_Exercise:_
Answer these questions from the article on NBC's upfront presentation below:
1. How much did NBC take home in upfront sales last year?
2. As of Friday, how many versions had the song sung by the stars of "Will & Grace" gone through?
3. What age range defines the key demographic group that NBC's message will stress?

_Passage to read:_

↓

Networks' 'upfronts' are underway today with NBC out to woo advertisers with its annual presentation of fall shows.

May 12, 2003|Elizabeth Jensen | Times Staff Writer

NEW YORK — When it comes to star power, NBC has an abundance: Jay Leno, Martin Sheen, Kelsey Grammer, Katie Couric, the six perfectly telegenic "Friends."

And then there's Jeff Zucker.

He's vertically and follically challenged, and he possesses no known singing or dancing skills. He is known to have a decent sense of humor, but you won't see him doing stand-up on "The Tonight Show." Nonetheless, the head of NBC Entertainment has nearly $3 billion resting on his ability to, as they say in "Chicago," "give 'em the old razzle-dazzle." But unless you're one of the 2,500 advertisers, studio executives or journalists holding a ticket to his one-time-only show, slated for today in Manhattan's Lincoln Center, you can forget about seeing him perform at the annual home-grown talent show known as the "upfront."

His will be a high-wire act: On Friday night, he still hadn't written his speech, and the first full rehearsal wasn't until Sunday evening. All weekend long, rehearsals and planning meetings were shuffled, rescheduled or rushed through; the business of arranging a schedule and then orchestrating a show that highlights it -- to a historically skeptical audience, no less -- is messy and not for the fainthearted.

But at least Zucker will be surrounded by a great cast of backup singers, including the stars of NBC's "Will & Grace," who will entertain the audience with a racy, custom-written ditty that, as of Friday, had gone through 16 versions and that pokes fun at him for being a "tiny hairless genius."

NBC's is the first of this week's broadcast network upfront presentations, which sell the fall season shows and kick off bidding for the preponderance of network ad time for the coming year. Last year, NBC took home $2.7 billion in upfront sales, more than any other network. It hopes to take home at least that much this year, when advertisers are expected to spend an estimated $8.6 billion in advance buys on NBC, CBS, ABC, Fox, WB and UPN. With those six plus the Spanish-language networks all vying for the attention of Madison Avenue this week with similarly elaborate stage shows, the pressure is on to wow.

This isn't some Dilbert-like enterprise, after all; this is show business, where nothing less than sensational is acceptable.

"We could put up a chart [of the schedule], but this is the way it's always been," said Vince Manze, co-president and creative director of the NBC Agency, the in-house ad agency producing today's show. "We're entertainers. It has to look like we know what we're doing."

The benefits of the events, which can cost up to $2 million, are questionable. Much of the advertiser money will be allocated using complex computer programs, analyzing how networks did this season, with some best-guessing thrown in for how new shows will perform. Despite the trappings of scientific analysis, it's an imprecise process. Just three years ago, CBS was touting "The Fugitive" and "CSI" for Friday night; "The Fugitive" got the ad dollars and attention, only to die a quick death, while "CSI" is the runaway hit.

The networks, however, still view the events as a key time to position their brands, even if it requires creating gag tapes and poking fun at executives' foibles. NBC's message will stress its dominance among a key demographic group of adults ages 18 to 49 as well as upscale viewers, said John Miller, co-president of the NBC Agency.

↑

_Provided material:_

↓

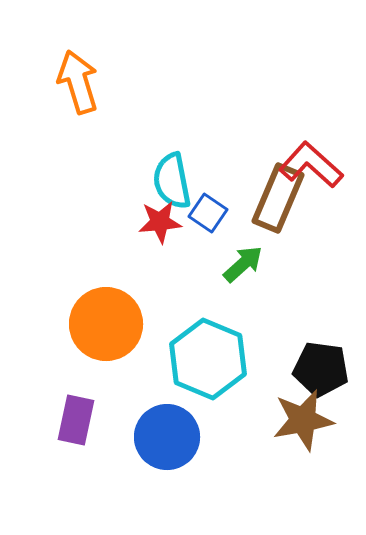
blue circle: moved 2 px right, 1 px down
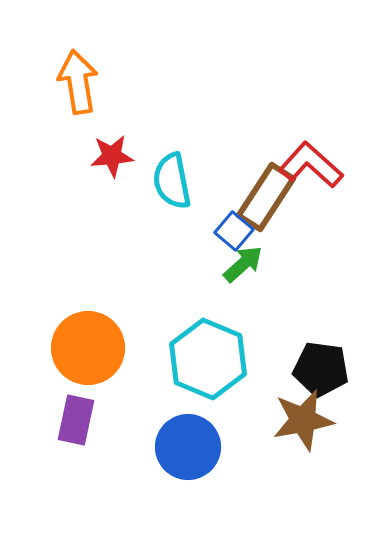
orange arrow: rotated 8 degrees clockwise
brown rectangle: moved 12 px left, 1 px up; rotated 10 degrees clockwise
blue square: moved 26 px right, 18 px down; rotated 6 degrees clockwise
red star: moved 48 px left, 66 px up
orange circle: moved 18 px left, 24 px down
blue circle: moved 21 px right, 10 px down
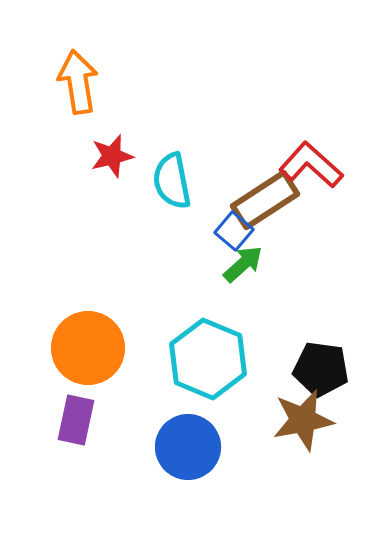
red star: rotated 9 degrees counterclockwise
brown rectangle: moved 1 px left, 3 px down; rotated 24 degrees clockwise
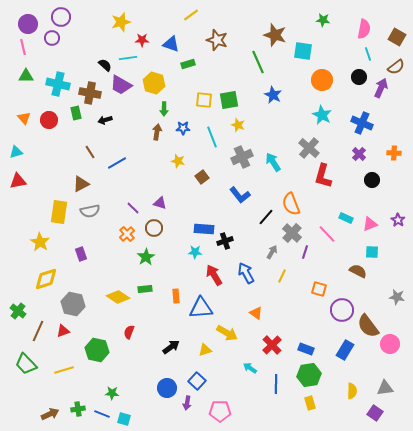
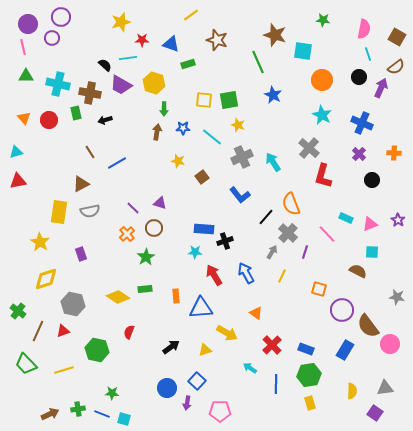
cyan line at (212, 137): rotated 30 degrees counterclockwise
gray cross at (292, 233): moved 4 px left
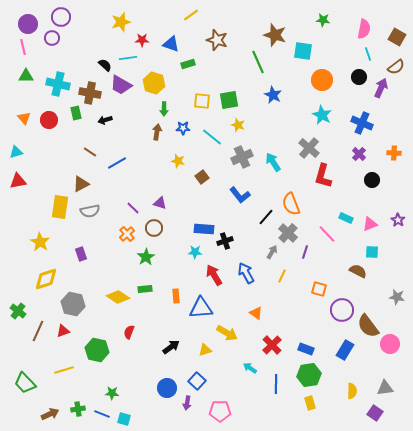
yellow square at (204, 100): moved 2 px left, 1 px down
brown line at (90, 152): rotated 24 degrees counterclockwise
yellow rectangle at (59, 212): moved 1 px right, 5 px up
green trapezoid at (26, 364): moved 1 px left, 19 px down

↑
↓

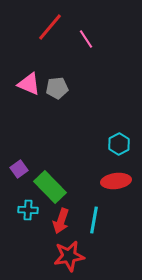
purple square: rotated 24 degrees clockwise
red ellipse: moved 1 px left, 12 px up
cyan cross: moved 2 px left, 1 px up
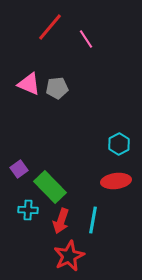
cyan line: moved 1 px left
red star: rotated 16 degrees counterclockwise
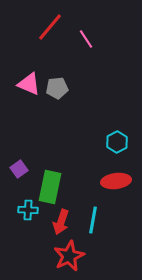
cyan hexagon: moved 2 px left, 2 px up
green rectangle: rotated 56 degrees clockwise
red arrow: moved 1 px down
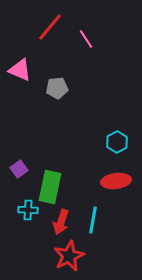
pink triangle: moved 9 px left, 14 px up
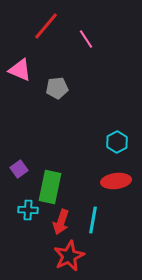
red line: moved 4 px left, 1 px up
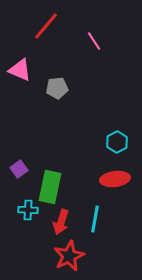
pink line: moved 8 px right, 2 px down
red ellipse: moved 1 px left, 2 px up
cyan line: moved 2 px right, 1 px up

↑

_Exercise solution:_
1. $2.7 billion
2. 16
3. Adults ages 18 to 49